Fish’s review published on Letterboxd:
I am sad to admit, that 'Carol' had been pushed to the bottom of the pile, and almost forgotten about. After my indulgence of a host of the Oscar nominees in quick succession earlier this year, I had kinda forgotten to watch newish releases. So, a day off, and I was free to indulge this period piece, with a modern love affair twist.
We open, on 1950's New York, following the life of young shop assistant and budding photographer Therese (Mara). She seem's content enough in a stable job, a stable apartment and a stable relationship with Richard (Lacy). Although there seems no real affection on Therese's part, there seem's a love, even if she is not in love, with Richard. Their world is turned upside down, and flung into chaos upon the chance meeting at Therese's work place, with Carol (Blanchett). A stuttering relationship, held together all by excitement and allure, Therese and Carol's lives, would never be the same again.
The film, seem's to flip at the half way point. Upon Carol's abandonment of Therese amongst scandal, we have a reverse perspective. The first half of the film, we mainly focus upon Therese, her relationships, hopes, dreams and jobs, and the burgeoning relationship with Carol. When this switch materialises, the focus of our attention, becomes Carol, and her struggle through a turbulent divorce, and prejudice and oppression from society. This change in dynamic, although appealing from a story-line perspective, is a little jarring, as, for me, the pace was sent permanently askew.
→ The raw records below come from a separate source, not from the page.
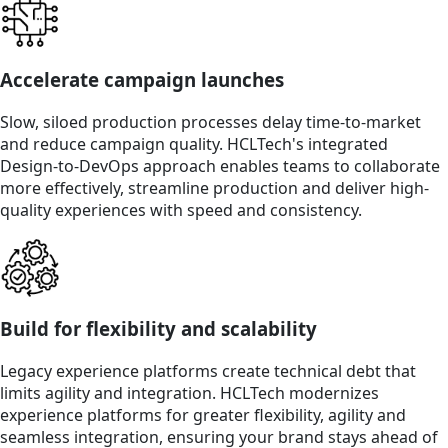
Accelerate campaign launches
Slow, siloed production processes delay time-to-market
and reduce campaign quality. HCLTech's integrated
Design-to-DevOps approach enables teams to collaborate
more effectively, streamline production and deliver high-
quality experiences with speed and consistency.
Build for flexibility and scalability
Legacy experience platforms create technical debt that
limits agility and integration. HCLTech modernizes
experience platforms for greater flexibility, agility and
seamless integration, ensuring your brand stays ahead of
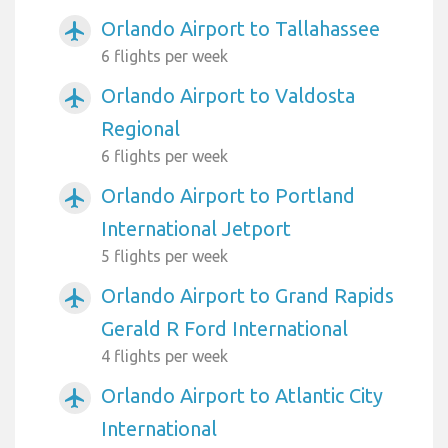
Orlando Airport to Tallahassee
airplanemode_active
6 flights per week
Orlando Airport to Valdosta
airplanemode_active
Regional
6 flights per week
Orlando Airport to Portland
airplanemode_active
International Jetport
5 flights per week
Orlando Airport to Grand Rapids
airplanemode_active
Gerald R Ford International
4 flights per week
Orlando Airport to Atlantic City
airplanemode_active
International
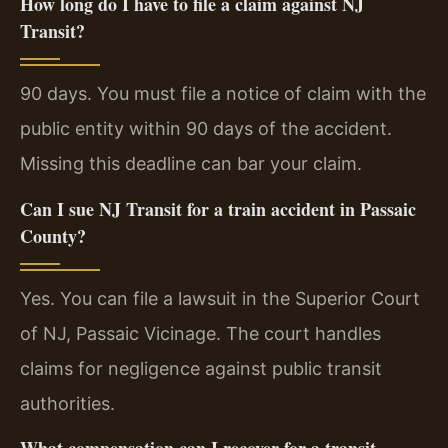
How long do I have to file a claim against NJ
Transit?
90 days. You must file a notice of claim with the
public entity within 90 days of the accident.
Missing this deadline can bar your claim.
Can I sue NJ Transit for a train accident in Passaic
County?
Yes. You can file a lawsuit in the Superior Court
of NJ, Passaic Vicinage. The court handles
claims for negligence against public transit
authorities.
What compensation can I recover for a transit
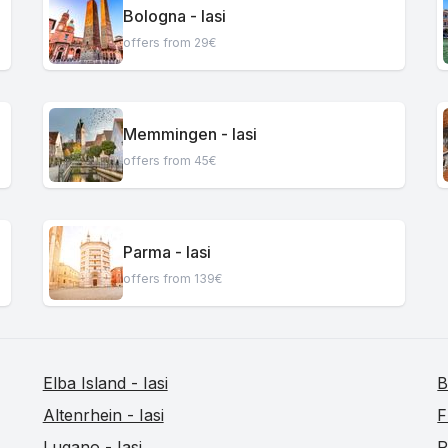
Bologna - Iasi
offers from 29€
Memmingen - Iasi
offers from 45€
Parma - Iasi
offers from 139€
Elba Island - Iasi
B
Altenrhein - Iasi
F
Lugano - Iasi
R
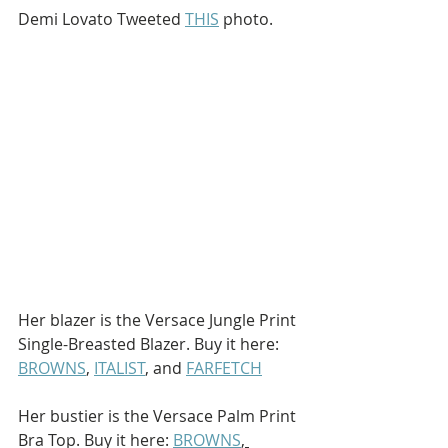
Demi Lovato Tweeted 
THIS
 photo.
Her blazer is the Versace Jungle Print 
Single-Breasted Blazer. Buy it here: 
BROWNS
, 
ITALIST
, and 
FARFETCH
Her bustier is the Versace Palm Print 
Bra Top. Buy it here: 
BROWNS
, 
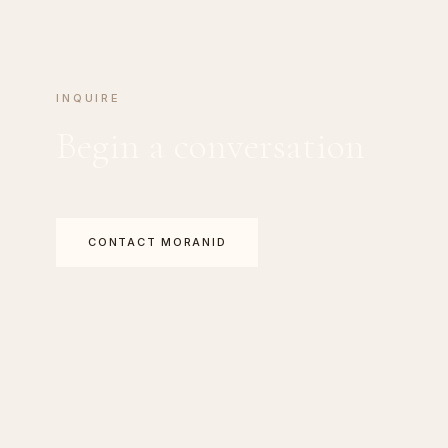
INQUIRE
Begin a conversation
CONTACT MORANID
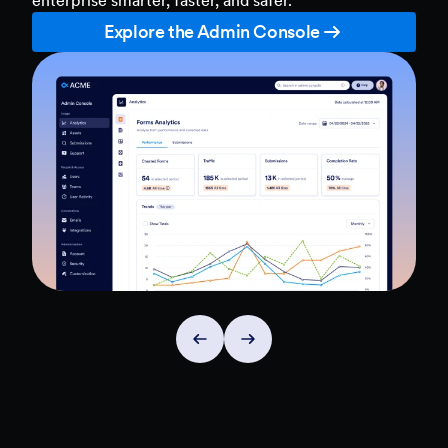
Explore the Admin Console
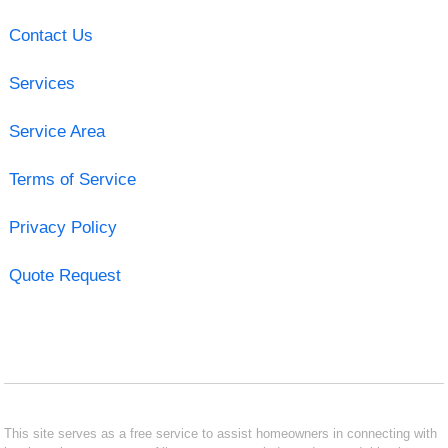
Contact Us
Services
Service Area
Terms of Service
Privacy Policy
Quote Request
This site serves as a free service to assist homeowners in connecting with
The cast, and costumes, are what to truly take from this film. Everything starts off at reserved and austere, then screaming full pelt to glamorous and outlandish. The performances of Blanchett and Chandler, both represent this perfectly. With their agonising relationship of someone who fiercely loves his partner, and doesn't understand the concept of homosexuality, to someone who is feeling stifled, contained and unable to forge a life she not only wants for herself, but needs. The emotions on the roller-coaster left little to the imagination, and for me, was one of the strongest pieces of chemistry between the cast.
Carol and Therese's chemistry, was meant to be the main focus of the film, but was forever being sidetracked by this overburdening marriage, like a pink elephant in the room with them continually. When the script allowed, Mara and Blanchett flourished. It was an often awkward romance to watch, but they persevered, and it was a relationship you could believe. I just wish that they had dedicated more of the film to it, rather than waste time with an ailing marriage. Yes, that side of the film was solid, but there were surely many obstacles to same sex partners back then, that it did not need this added distraction.
Although I didn't fall for Carol, it is a strong cast, who deliver strong performances. For me, the plot was too muddled, and didn't know who to focus upon. I will not argue that not only the cinematography was grand, but the costumes grandiose. It is a film, that is a little bit too much style, and not quite enough substance. Haynes had a real chance here, to make a genuine statement, and moving piece of cinema. Instead, we get a beautiful art piece at first glance, who's paint seems to be peeling upon scrutiny, the closer you get. A perfect juxtaposition to the story Carol, was trying to tell.